---------- Study material ----------

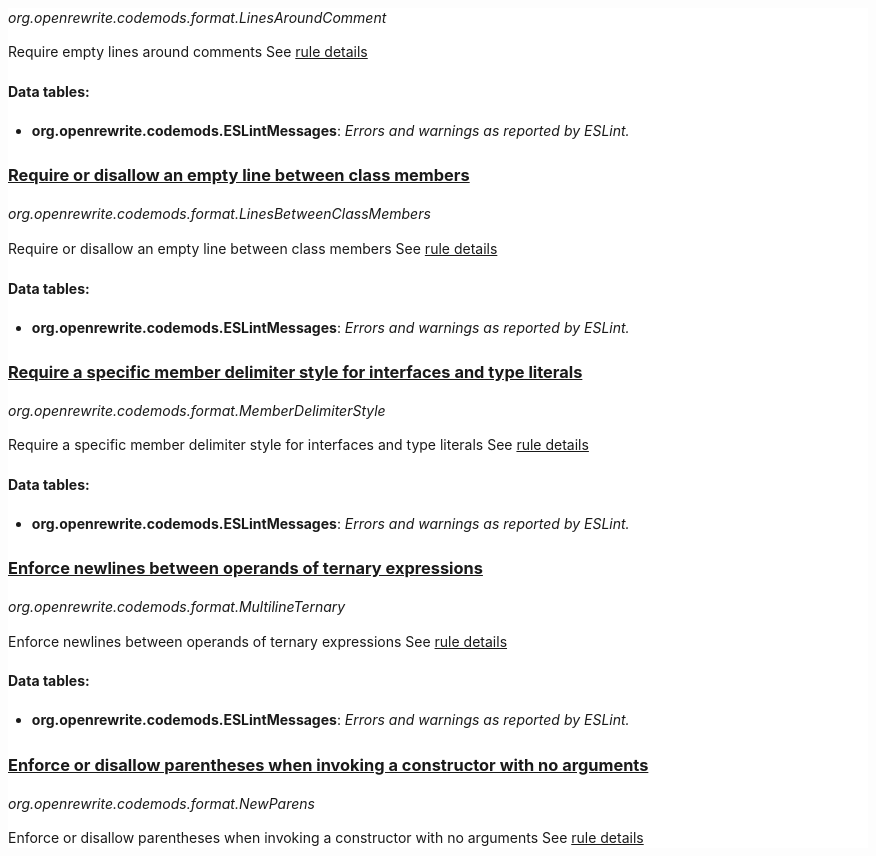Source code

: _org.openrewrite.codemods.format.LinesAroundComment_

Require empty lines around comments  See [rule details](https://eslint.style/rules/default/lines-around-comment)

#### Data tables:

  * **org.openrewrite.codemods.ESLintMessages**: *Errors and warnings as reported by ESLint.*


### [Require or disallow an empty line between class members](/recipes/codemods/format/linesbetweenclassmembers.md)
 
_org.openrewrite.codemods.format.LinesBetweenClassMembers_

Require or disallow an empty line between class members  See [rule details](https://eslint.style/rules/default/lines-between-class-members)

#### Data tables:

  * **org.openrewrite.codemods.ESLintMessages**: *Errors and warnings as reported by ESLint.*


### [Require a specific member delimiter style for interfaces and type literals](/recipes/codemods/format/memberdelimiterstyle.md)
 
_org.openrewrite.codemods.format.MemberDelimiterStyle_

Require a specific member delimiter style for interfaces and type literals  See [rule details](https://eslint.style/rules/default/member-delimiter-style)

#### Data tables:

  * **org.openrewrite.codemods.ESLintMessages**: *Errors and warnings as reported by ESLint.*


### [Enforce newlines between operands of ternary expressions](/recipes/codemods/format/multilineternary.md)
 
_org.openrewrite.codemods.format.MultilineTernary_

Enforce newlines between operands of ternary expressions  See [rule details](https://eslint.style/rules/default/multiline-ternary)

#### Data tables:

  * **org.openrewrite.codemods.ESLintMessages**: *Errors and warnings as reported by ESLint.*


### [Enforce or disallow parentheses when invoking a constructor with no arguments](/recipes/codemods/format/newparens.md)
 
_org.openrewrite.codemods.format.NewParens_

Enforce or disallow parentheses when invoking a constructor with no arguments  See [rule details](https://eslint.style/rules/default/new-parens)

----------

— To-do item —
Images are to be left out when the records above are written out again exactly.

— Output of the task —
Source code

: _org.openrewrite.codemods.format.LinesAroundComment_

Require empty lines around comments  See [rule details](https://eslint.style/rules/default/lines-around-comment)

#### Data tables:

  * **org.openrewrite.codemods.ESLintMessages**: *Errors and warnings as reported by ESLint.*


### [Require or disallow an empty line between class members](/recipes/codemods/format/linesbetweenclassmembers.md)
 
_org.openrewrite.codemods.format.LinesBetweenClassMembers_

Require or disallow an empty line between class members  See [rule details](https://eslint.style/rules/default/lines-between-class-members)

#### Data tables:

  * **org.openrewrite.codemods.ESLintMessages**: *Errors and warnings as reported by ESLint.*


### [Require a specific member delimiter style for interfaces and type literals](/recipes/codemods/format/memberdelimiterstyle.md)
 
_org.openrewrite.codemods.format.MemberDelimiterStyle_

Require a specific member delimiter style for interfaces and type literals  See [rule details](https://eslint.style/rules/default/member-delimiter-style)

#### Data tables:

  * **org.openrewrite.codemods.ESLintMessages**: *Errors and warnings as reported by ESLint.*


### [Enforce newlines between operands of ternary expressions](/recipes/codemods/format/multilineternary.md)
 
_org.openrewrite.codemods.format.MultilineTernary_

Enforce newlines between operands of ternary expressions  See [rule details](https://eslint.style/rules/default/multiline-ternary)

#### Data tables:

  * **org.openrewrite.codemods.ESLintMessages**: *Errors and warnings as reported by ESLint.*


### [Enforce or disallow parentheses when invoking a constructor with no arguments](/recipes/codemods/format/newparens.md)
 
_org.openrewrite.codemods.format.NewParens_

Enforce or disallow parentheses when invoking a constructor with no arguments  See [rule details](https://eslint.style/rules/default/new-parens)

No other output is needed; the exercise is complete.